Lexikon der Anarchie: Personen


Clara Meijer-Wichmann, geb.: 17. August 1885, Hamburg; gest.: 15. Februar 1922, Den Haag. Anarchistin


Äußere Daten

Clara Meijer-Wichmann wurde in Deutschland geboren, kam aber bald in die Niederlande, wo ihr Vater als Hochschullehrer (für Geologie) in Utrecht tätig war. Ihre Veröffentlichungen erschienen fast ausschließlich in niederländischer Sprache, ihr Tagebuch schrieb sie allerdings in deutsch (vgl. Wichmann 1989, S. 8 u. S. 77).

Meijer-Wichmann studierte Jura in Utrecht und promovierte 1912 mit einer Arbeit über die Problematik des Strafbegriffes. 1913 arbeitete Meijer-Wichmann einige Monate als Rechtsanwältin, gab diesen Beruf aber dann wieder auf. Ab 1914 war sie im Zentralbüro für Statistik in Den Haag in der Abteilung Kriminalstatistik beschäftigt. 1917 lernte Meijer-Wichmann Bart de Ligt kennen, mit dem sie fortan eine tiefe Freundschaft verband.

Ebenfalls 1917 lernte sie ihren späteren Ehemann Jo Meijer kennen.

Meijer-Wichmann starb am 15. Februar 1922 in Den Haag, wenige Stunden nach der Geburt ihres einzigen Kindes.


Politischer Werdegang

Meijer-Wichmann engagierte sich vorwiegend in folgenden Beieichen: der Frauenbewegung, der Strafrechtskritik, dem Antimilitarismus, der Gewaltfreiheit.

Ab 1908 (zur Zeit ihres Studiums) war sie in der Frauenbewegung aktiv, z.B. im Vorstand des „Bundes für Frauenwahlrecht“. „In zahlreichen sozialgeschichtlichen Aufsätzen analysierte sie die gesellschaftliche Rolle der Frauen und deren Veränderungen im Zusammenhang mit den sozio-ökonomischen Entwicklungen. ... Vom Emanzipationskampf der Frauen forderte sie, mehr zu sein als nur ein Streben nach sozialer und politischer Gleichberechtigung. Es müsse vielmehr darum gehen, zugleich für eine andere Gesellschaft zu kämpfen.“ (G. Jochheim, Einführung zu Wichmann, 1989, S. 13)

Ab 1917 intensivierte Meijer-Wichmann ihr Engagement für Antimilitarismus und Gewaltfreiheit und kam dadurch verstärkt in Kontakt mit der anarchistisch-antimilitaristischen Bewegung.

(Datensätze zu räumlichen Beziehungen)
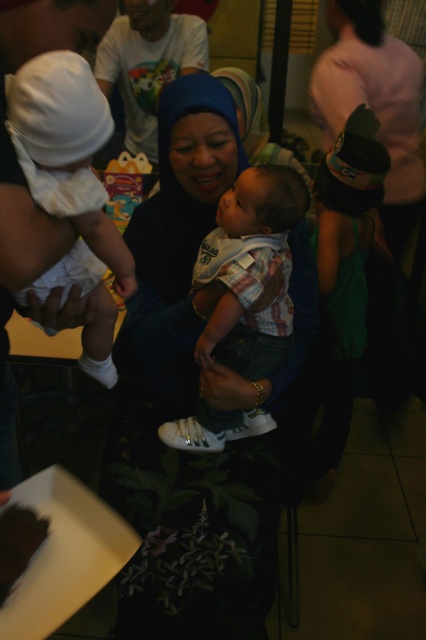
Is point (187, 280) behind point (19, 538)?

That is True.

In the scene shown: Who is positioned more to the right, blue fabric hijab at center or chocolate cake at lower left?

From the viewer's perspective, blue fabric hijab at center appears more on the right side.

I want to click on blue fabric hijab at center, so click(x=172, y=250).

What are the coordinates of `blue fabric hijab at center` in the screenshot? It's located at (172, 250).

Is blue fabric hijab at center to the left of white cotton shirt at upper center from the viewer's perspective?

No, blue fabric hijab at center is not to the left of white cotton shirt at upper center.

Which is behind, point (296, 260) or point (111, 72)?

Point (111, 72)

Is point (135, 236) farther from viewer compared to point (181, 52)?

No.

Where is `blue fabric hijab at center`? Image resolution: width=426 pixels, height=640 pixels. blue fabric hijab at center is located at coordinates (172, 250).

Can you confirm if white cotton hat at left is shorter than chocolate cake at lower left?

No.

Which is below, white cotton hat at left or chocolate cake at lower left?

chocolate cake at lower left is below.

Does point (106, 252) come in front of point (11, 589)?

No, it is not.

This screenshot has height=640, width=426. Find the location of `white cotton hat at left`. white cotton hat at left is located at coordinates (66, 166).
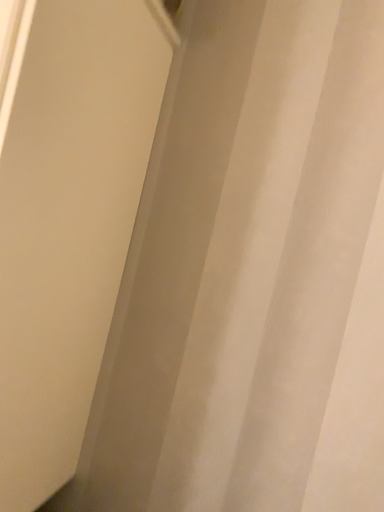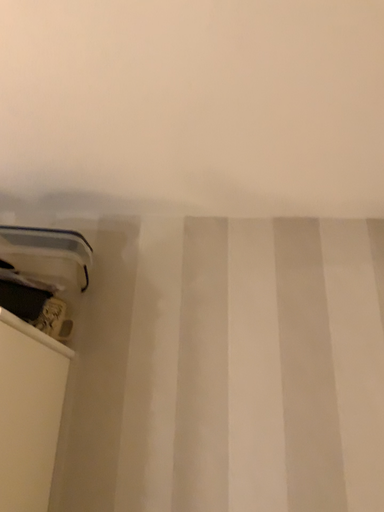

Aufgabe: Gib den Absatz im Lesetext, der mit „Meijer-Wichmann studierte Jura“ beginnt, als knappe Stichpunktliste wieder und behalte dabei alle Jahresangaben bei.

Fertige Antwort:
- Jurastudium in Utrecht, 1912 Promotion über die Problematik des Strafbegriffes
- 1913 einige Monate als Rechtsanwältin tätig, danach Aufgabe dieses Berufs
- Ab 1914 im Zentralbüro für Statistik in Den Haag, Abteilung Kriminalstatistik
- 1917 Bekanntschaft mit Bart de Ligt, fortan tiefe Freundschaft